=== Section Start ===

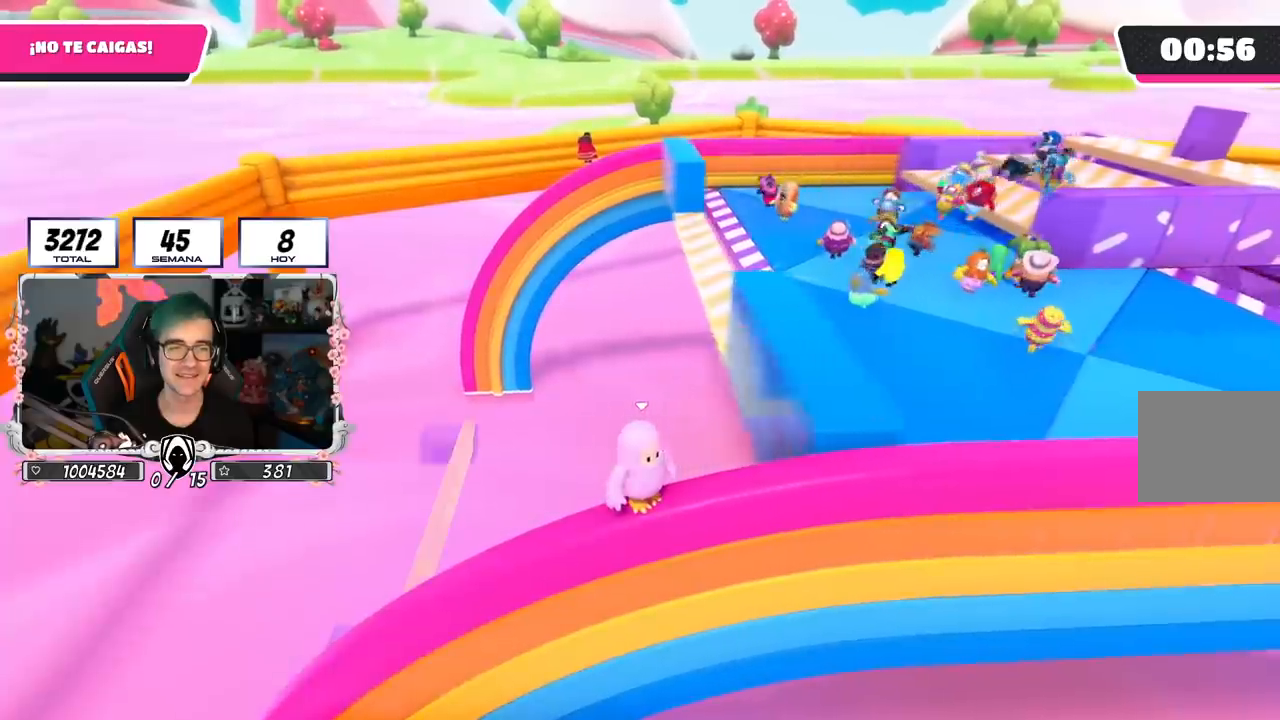
{"buttons": ["DPAD_RIGHT"], "left_stick": "center", "right_stick": "center", "events": [[250, "DPAD_RIGHT", "down"], [333, "DPAD_RIGHT", "up"], [417, "DPAD_RIGHT", "down"]]}
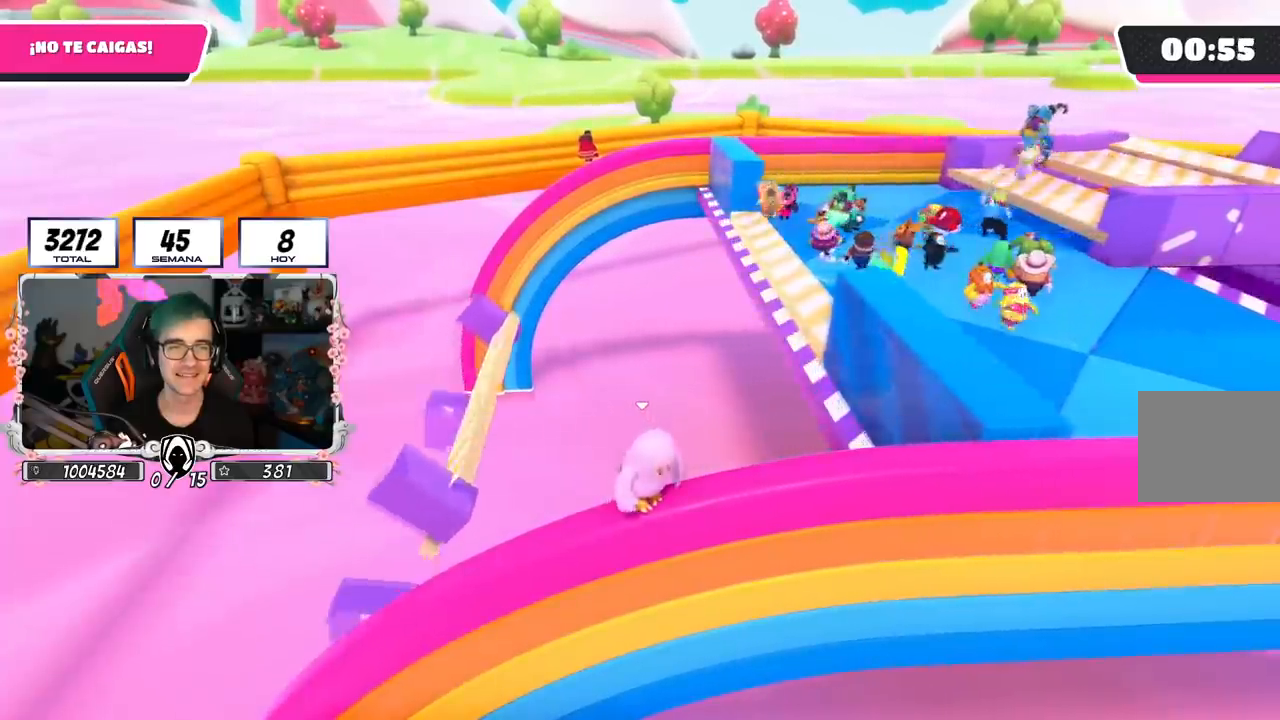
{"buttons": [], "left_stick": "center", "right_stick": "center", "events": [[17, "DPAD_RIGHT", "up"]]}
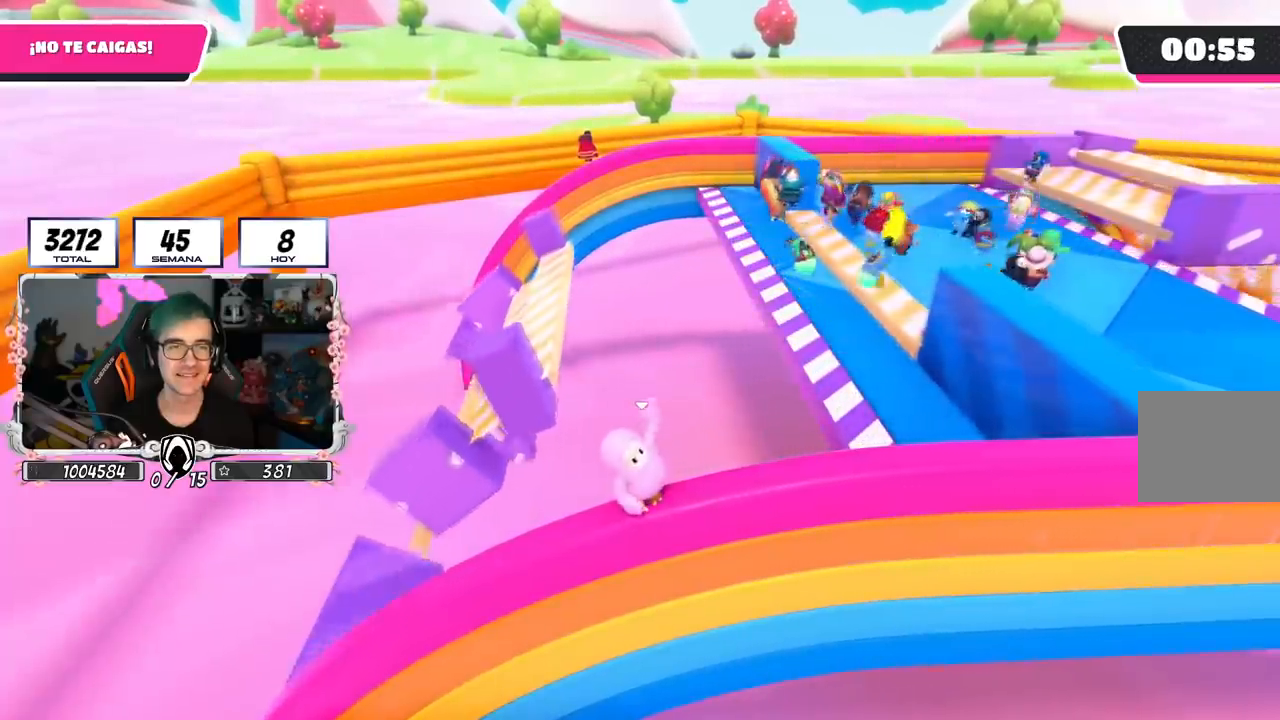
{"buttons": [], "left_stick": "center", "right_stick": "center", "events": []}
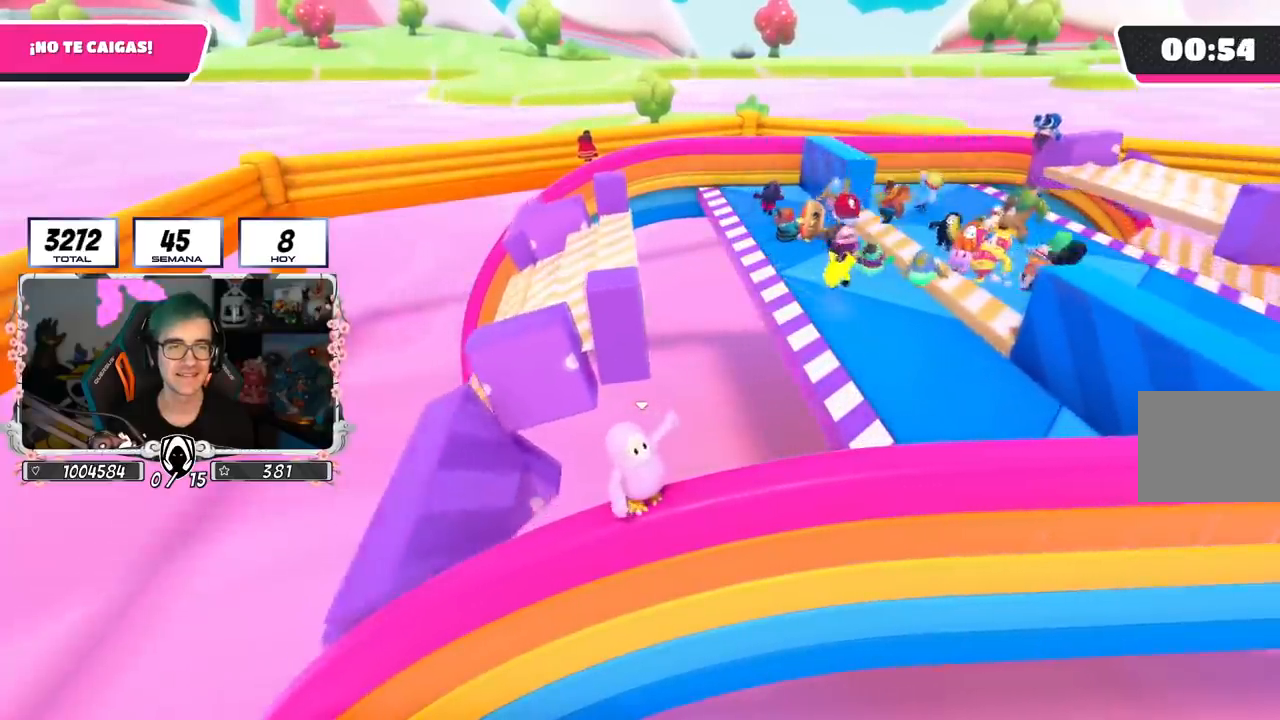
{"buttons": [], "left_stick": "center", "right_stick": "center", "events": []}
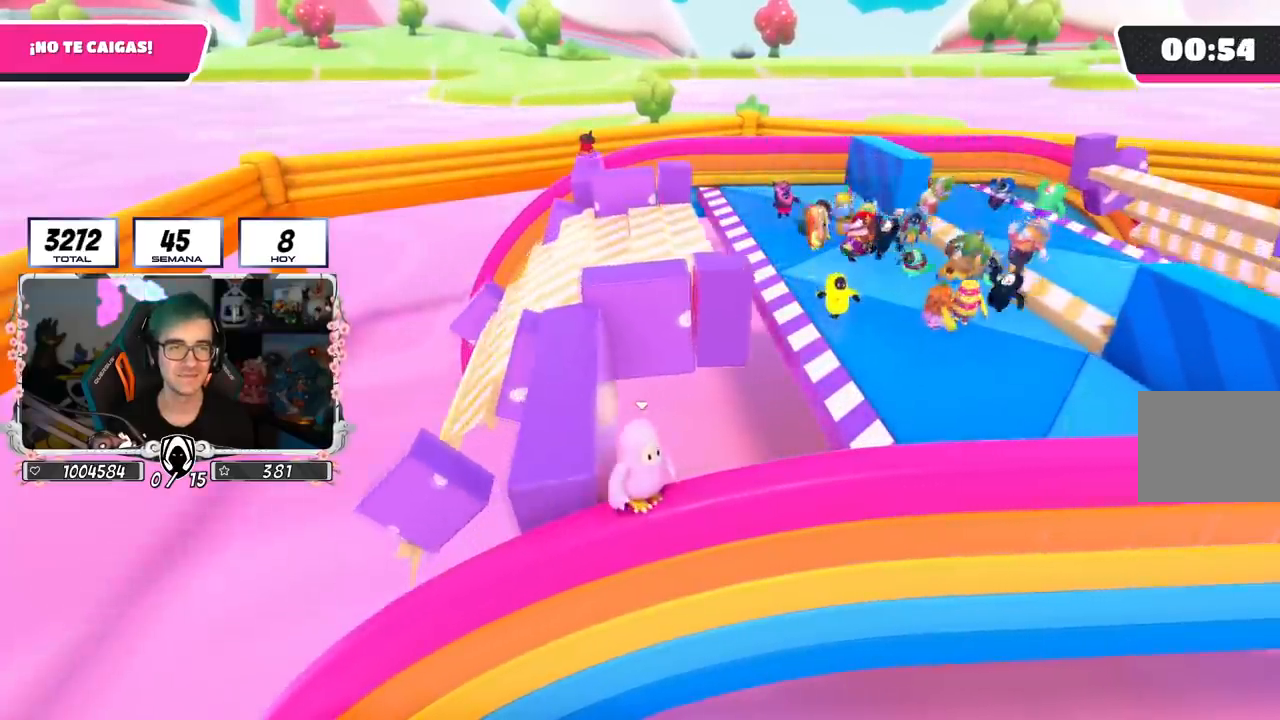
{"buttons": [], "left_stick": "center", "right_stick": "center", "events": []}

=== Section End ===

From the first record to the last, print everything again exactly, without pictures.

{"buttons": ["DPAD_RIGHT"], "left_stick": "center", "right_stick": "center", "events": [[250, "DPAD_RIGHT", "down"], [333, "DPAD_RIGHT", "up"], [417, "DPAD_RIGHT", "down"]]}
{"buttons": [], "left_stick": "center", "right_stick": "center", "events": [[17, "DPAD_RIGHT", "up"]]}
{"buttons": [], "left_stick": "center", "right_stick": "center", "events": []}
{"buttons": [], "left_stick": "center", "right_stick": "center", "events": []}
{"buttons": [], "left_stick": "center", "right_stick": "center", "events": []}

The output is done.